A spokeswoman said the company will focus more on its existing portfolio, and that new investments would comprise a smaller percentage of investment activity, according to the published account.
Wetherell said Thursday the company had about $1 billion in cash and cash equivalents.
Today’s Layoff News
- IBM offered 36,000 of its Global Services employees a buyout deal. “We made 36,000 eligible but expect only 3 percent to 4 percent to take advantage, mostly those ready to retire anyway,” a spokesperson was quoted in published reports.
- Cisco Systems Inc. is scaling back the hiring of temporary workers and consultants, and expects to cut its travel budget by about 60 percent, according to a spokeswoman in wire service reports. The company also expects a 5 percent turnover of its work force through “normal involuntary attrition,” the spokeswoman said, referring to the company’s practice of periodically evaluating the bottom 5 percent of its employees.
- Dow Jones & Co. and Excite@Home Corp., citing the current decline in online advertising spending and the challenges of securing further funding, said they will close their Work.com Internet joint venture March 31. The companies said the majority of Work.com’s 113 full-time employees in Redwood City, Calif. and in New York City will be leaving the company later this week. Others will remain for a variety of time periods to assist in the orderly wind-down of the company and its relationships with vendors and partners.
- Catalog retailer Lillian Vernon Corp. said Friday it will cut 40 jobs, or 12 percent of its salaried workforce and take a restructuring charge in response to the slowdown in consumer spending.
- USFreightways Corp. said it planned significant job cuts and expected to miss analysts’ forecasts for the first quarter due to the economic slowdown and bad weather.
Merger Monday
- Britain’s Prudential PLC will acquire American General Corp. for about $26.6 billion in stock. Prudential said it will swap 3.6622 Prudential shares for every one American General share, implying a value of $49.52 per American General share. American General share closed Friday at $38.25.

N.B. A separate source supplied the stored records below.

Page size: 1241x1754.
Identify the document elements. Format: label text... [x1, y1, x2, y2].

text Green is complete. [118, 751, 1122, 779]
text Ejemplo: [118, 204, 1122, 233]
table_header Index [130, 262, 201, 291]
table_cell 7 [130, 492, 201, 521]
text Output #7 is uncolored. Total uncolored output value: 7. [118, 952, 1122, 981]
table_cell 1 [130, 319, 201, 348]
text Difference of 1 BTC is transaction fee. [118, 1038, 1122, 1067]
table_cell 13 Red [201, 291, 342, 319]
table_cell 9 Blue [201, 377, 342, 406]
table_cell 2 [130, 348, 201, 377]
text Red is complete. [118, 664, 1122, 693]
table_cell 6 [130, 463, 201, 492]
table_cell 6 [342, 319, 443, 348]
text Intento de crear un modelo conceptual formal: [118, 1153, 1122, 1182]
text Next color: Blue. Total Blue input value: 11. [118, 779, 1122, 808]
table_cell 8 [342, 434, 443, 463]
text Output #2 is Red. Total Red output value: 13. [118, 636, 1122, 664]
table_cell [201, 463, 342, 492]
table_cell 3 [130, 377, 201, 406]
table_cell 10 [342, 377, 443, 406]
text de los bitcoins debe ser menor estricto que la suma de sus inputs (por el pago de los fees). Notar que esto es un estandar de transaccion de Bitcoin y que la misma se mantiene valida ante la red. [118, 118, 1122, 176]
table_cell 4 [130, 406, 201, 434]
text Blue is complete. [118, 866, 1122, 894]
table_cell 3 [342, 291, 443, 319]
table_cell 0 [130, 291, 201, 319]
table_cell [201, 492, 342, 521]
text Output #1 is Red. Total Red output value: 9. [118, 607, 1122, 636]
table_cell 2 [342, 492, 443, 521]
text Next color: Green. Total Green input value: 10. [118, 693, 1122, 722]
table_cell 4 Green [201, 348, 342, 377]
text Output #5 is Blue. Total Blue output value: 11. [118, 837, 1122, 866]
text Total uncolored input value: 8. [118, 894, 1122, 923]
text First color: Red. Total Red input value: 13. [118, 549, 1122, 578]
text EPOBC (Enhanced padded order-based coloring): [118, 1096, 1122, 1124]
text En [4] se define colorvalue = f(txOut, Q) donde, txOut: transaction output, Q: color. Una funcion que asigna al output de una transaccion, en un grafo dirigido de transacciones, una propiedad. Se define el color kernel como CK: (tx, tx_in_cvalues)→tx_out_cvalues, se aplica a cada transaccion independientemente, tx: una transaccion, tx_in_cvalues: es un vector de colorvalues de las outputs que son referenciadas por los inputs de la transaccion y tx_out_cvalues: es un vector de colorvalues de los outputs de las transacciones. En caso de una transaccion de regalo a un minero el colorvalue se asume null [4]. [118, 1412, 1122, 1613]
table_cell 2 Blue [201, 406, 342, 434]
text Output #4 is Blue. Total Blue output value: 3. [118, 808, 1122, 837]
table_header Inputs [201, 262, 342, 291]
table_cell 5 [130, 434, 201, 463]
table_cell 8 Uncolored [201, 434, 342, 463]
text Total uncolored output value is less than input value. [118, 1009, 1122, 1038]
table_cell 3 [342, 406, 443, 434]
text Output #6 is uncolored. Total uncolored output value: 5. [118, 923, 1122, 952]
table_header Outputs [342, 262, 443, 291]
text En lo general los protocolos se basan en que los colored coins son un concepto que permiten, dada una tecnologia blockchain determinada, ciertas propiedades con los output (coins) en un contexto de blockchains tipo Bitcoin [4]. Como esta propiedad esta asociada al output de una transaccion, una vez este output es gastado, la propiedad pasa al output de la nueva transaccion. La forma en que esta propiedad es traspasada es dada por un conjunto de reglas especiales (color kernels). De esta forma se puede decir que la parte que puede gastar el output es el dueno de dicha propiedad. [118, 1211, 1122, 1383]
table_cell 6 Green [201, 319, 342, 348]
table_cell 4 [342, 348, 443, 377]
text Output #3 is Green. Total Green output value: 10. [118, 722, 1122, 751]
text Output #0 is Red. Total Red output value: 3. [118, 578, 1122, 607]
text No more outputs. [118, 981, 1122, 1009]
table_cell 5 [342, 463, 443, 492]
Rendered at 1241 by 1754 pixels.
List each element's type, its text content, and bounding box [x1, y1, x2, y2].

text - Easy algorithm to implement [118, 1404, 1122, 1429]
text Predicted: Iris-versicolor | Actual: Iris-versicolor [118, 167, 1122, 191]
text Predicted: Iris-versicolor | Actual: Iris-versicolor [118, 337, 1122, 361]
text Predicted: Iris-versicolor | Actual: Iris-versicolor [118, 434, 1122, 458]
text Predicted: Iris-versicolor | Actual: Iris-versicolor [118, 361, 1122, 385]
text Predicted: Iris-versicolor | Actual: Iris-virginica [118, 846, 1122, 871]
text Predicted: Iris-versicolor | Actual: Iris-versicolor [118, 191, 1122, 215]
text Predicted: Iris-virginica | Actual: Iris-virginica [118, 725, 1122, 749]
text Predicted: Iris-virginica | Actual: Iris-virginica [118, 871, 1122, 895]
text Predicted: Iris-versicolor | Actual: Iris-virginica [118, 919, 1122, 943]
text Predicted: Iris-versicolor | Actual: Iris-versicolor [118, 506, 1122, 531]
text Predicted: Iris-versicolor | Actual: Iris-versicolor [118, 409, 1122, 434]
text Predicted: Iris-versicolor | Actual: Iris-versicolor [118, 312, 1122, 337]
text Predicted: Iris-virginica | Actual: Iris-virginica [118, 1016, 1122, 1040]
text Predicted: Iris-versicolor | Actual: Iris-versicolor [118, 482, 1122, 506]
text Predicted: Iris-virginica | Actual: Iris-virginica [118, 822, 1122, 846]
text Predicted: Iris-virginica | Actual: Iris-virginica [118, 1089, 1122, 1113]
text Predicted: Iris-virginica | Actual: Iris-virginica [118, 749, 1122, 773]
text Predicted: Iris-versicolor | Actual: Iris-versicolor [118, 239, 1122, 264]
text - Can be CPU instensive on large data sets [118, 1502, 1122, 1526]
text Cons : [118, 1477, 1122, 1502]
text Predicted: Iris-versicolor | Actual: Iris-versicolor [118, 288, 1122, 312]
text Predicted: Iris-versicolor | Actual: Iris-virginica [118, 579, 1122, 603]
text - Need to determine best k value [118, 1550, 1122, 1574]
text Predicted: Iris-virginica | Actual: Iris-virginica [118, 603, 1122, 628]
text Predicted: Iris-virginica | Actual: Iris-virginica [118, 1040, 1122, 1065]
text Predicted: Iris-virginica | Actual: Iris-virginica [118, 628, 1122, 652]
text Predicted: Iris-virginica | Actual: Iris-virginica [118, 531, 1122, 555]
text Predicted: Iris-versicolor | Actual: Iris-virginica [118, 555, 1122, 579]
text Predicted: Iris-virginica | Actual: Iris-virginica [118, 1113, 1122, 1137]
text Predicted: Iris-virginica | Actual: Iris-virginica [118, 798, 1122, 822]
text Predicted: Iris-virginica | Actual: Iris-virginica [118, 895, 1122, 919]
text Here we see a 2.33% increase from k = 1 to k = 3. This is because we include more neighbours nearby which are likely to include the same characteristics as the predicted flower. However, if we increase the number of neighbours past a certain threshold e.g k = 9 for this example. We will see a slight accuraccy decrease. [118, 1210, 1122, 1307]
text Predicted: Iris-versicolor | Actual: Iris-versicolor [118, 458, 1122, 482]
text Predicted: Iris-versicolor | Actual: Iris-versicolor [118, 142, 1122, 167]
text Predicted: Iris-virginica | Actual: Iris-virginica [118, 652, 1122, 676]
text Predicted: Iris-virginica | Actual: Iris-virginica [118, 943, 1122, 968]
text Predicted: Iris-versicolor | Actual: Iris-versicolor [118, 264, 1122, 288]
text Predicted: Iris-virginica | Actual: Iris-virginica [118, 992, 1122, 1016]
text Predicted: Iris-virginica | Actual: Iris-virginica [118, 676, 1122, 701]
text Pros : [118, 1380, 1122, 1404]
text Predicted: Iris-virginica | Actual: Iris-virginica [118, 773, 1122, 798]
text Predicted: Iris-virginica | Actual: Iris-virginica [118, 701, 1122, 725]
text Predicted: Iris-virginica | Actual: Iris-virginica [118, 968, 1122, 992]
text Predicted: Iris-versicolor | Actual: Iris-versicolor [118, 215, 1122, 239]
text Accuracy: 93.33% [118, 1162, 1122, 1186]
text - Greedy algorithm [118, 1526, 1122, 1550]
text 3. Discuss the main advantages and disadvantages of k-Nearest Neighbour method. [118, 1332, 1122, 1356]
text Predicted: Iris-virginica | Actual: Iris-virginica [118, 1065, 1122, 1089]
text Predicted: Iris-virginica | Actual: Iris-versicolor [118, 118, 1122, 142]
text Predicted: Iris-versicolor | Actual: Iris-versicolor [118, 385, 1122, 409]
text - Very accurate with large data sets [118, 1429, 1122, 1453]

- Auto parts supplier SPX Corp. has agreed to buy diversified manufacturer United Dominion Industries Ltd. for $954 million in stock. SPX would also assume or refinance $876 million of debt, bringing the total transaction value to $1.83 billion. Under the terms of the deal, United Dominion shareholders would receive 0.2353 of an SPX share for each United Dominion share, or $25 per United Dominion share based on the average closing price of SPX common stock for the five-day period ended Friday, March 9. The purchase price would represent a premium of about 30 percent for United Dominion shareholders.
- Royal Dutch/Shell is pushing ahead with its $1.8 billion hostile bid for U.S. gas producer Barrett Resources, ignoring market suggestions it would need to bid higher.
From the CFO.com “Brief” Case
- For the second time this year, OPEC is prepared to cut oil production when the cartel meets in Vienna on Friday. According to published reports, OPEC may seek to trim supplies between 500,000 and one million barrels a day in an effort to keep prices in the $25-a-barrel range.
- New investments of over $1 trillion will be needed to meet global energy demand during this decade, ExxonMobil chairman Lee Raymond said on Monday. “There is no such thing as ‘energy-free’ economic growth…and meeting the energy needs of 2010 may require over $1 trillion in new investment in exploration and producing facilities over this decade,” Raymond told a gas conference, according to Reuters. He said oil would remain the world’s leading source of energy over the next 20 years but demand for gas would grow even faster, “about 50 percent faster than oil.”
- Spanish Internet company Terra Lycos is still on track to break even in terms of core earnings, or EBITDA, by the end of this year, the chairman of parent company Telefonica was quoted as saying on Monday.